» **Description of the task**
Show every line of the material that contains the word "small", matching case exactly.

» **Material provided**
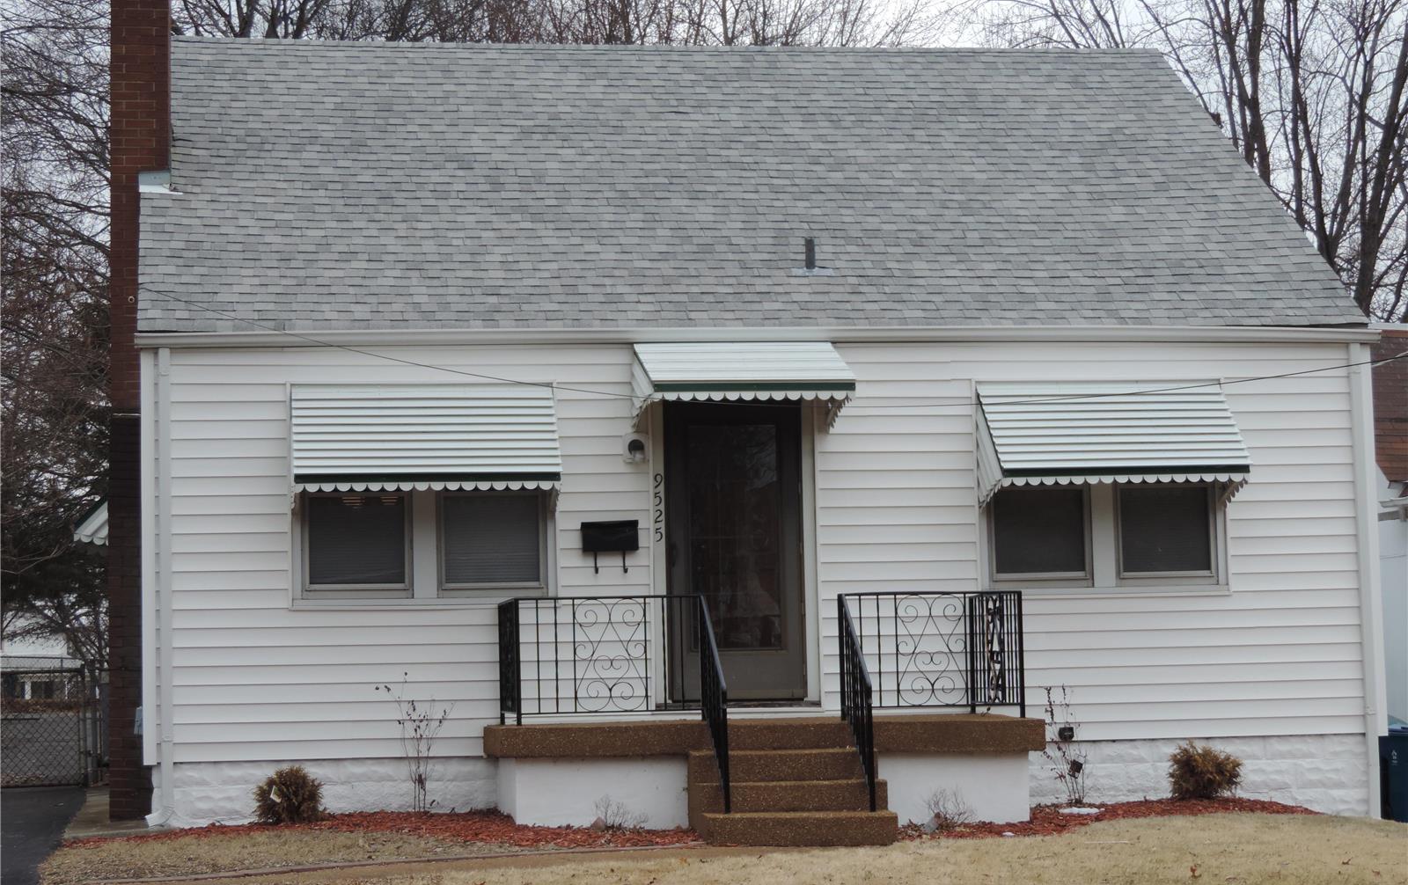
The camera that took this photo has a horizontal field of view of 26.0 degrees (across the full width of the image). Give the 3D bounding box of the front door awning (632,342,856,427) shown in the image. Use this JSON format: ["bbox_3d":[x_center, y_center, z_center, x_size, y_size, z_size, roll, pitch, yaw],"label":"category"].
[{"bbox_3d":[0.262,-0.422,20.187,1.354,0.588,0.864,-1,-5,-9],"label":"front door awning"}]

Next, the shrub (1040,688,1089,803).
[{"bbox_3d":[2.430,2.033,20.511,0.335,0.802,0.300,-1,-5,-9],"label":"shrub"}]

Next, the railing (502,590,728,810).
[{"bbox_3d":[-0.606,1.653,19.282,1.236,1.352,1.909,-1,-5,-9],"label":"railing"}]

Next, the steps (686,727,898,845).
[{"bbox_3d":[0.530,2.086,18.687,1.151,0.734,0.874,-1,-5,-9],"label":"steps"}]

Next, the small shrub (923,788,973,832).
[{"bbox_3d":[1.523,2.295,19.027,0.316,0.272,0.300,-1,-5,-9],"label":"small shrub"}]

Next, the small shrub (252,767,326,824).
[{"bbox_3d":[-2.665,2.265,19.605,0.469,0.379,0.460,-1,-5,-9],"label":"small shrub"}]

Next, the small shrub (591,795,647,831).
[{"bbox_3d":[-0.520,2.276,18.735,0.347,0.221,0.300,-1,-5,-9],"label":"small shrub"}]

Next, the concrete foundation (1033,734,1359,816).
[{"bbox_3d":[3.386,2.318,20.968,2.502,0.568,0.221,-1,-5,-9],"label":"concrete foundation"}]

» **Task solution**
Next, the small shrub (923,788,973,832).
[{"bbox_3d":[1.523,2.295,19.027,0.316,0.272,0.300,-1,-5,-9],"label":"small shrub"}]
Next, the small shrub (252,767,326,824).
[{"bbox_3d":[-2.665,2.265,19.605,0.469,0.379,0.460,-1,-5,-9],"label":"small shrub"}]
Next, the small shrub (591,795,647,831).
[{"bbox_3d":[-0.520,2.276,18.735,0.347,0.221,0.300,-1,-5,-9],"label":"small shrub"}]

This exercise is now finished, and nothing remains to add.